*Prompt:*
Would you reproduce all of the entries exactly?

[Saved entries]

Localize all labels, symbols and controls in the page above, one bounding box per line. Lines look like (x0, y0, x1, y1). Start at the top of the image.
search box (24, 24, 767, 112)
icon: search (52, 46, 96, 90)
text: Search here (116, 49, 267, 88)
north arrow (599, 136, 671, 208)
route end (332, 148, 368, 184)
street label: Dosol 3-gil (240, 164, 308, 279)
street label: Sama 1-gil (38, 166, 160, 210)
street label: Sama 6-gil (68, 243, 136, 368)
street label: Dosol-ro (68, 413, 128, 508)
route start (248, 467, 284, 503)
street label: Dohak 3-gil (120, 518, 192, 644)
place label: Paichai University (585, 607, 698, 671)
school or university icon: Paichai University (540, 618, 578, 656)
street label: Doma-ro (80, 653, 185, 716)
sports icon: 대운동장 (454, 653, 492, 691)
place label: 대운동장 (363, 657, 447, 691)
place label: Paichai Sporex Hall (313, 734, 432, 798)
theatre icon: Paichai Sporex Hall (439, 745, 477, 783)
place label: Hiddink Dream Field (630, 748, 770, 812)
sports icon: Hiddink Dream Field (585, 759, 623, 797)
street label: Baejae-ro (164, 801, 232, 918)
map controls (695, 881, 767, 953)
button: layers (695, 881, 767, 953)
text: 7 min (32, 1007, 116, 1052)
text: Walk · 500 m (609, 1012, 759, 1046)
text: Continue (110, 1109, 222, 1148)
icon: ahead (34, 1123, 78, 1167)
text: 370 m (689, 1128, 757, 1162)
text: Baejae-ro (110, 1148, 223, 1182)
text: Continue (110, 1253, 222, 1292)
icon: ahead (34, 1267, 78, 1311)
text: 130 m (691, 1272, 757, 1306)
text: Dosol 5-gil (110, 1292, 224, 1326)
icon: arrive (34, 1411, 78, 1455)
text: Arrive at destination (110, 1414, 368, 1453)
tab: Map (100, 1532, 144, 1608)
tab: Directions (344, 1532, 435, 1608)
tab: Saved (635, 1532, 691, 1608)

*Written solution:*
Localize all labels, symbols and controls in the page above, one bounding box per line. Lines look like (x0, y0, x1, y1). Start at the top of the image.
search box (24, 24, 767, 112)
icon: search (52, 46, 96, 90)
text: Search here (116, 49, 267, 88)
north arrow (599, 136, 671, 208)
route end (332, 148, 368, 184)
street label: Dosol 3-gil (240, 164, 308, 279)
street label: Sama 1-gil (38, 166, 160, 210)
street label: Sama 6-gil (68, 243, 136, 368)
street label: Dosol-ro (68, 413, 128, 508)
route start (248, 467, 284, 503)
street label: Dohak 3-gil (120, 518, 192, 644)
place label: Paichai University (585, 607, 698, 671)
school or university icon: Paichai University (540, 618, 578, 656)
street label: Doma-ro (80, 653, 185, 716)
sports icon: 대운동장 (454, 653, 492, 691)
place label: 대운동장 (363, 657, 447, 691)
place label: Paichai Sporex Hall (313, 734, 432, 798)
theatre icon: Paichai Sporex Hall (439, 745, 477, 783)
place label: Hiddink Dream Field (630, 748, 770, 812)
sports icon: Hiddink Dream Field (585, 759, 623, 797)
street label: Baejae-ro (164, 801, 232, 918)
map controls (695, 881, 767, 953)
button: layers (695, 881, 767, 953)
text: 7 min (32, 1007, 116, 1052)
text: Walk · 500 m (609, 1012, 759, 1046)
text: Continue (110, 1109, 222, 1148)
icon: ahead (34, 1123, 78, 1167)
text: 370 m (689, 1128, 757, 1162)
text: Baejae-ro (110, 1148, 223, 1182)
text: Continue (110, 1253, 222, 1292)
icon: ahead (34, 1267, 78, 1311)
text: 130 m (691, 1272, 757, 1306)
text: Dosol 5-gil (110, 1292, 224, 1326)
icon: arrive (34, 1411, 78, 1455)
text: Arrive at destination (110, 1414, 368, 1453)
tab: Map (100, 1532, 144, 1608)
tab: Directions (344, 1532, 435, 1608)
tab: Saved (635, 1532, 691, 1608)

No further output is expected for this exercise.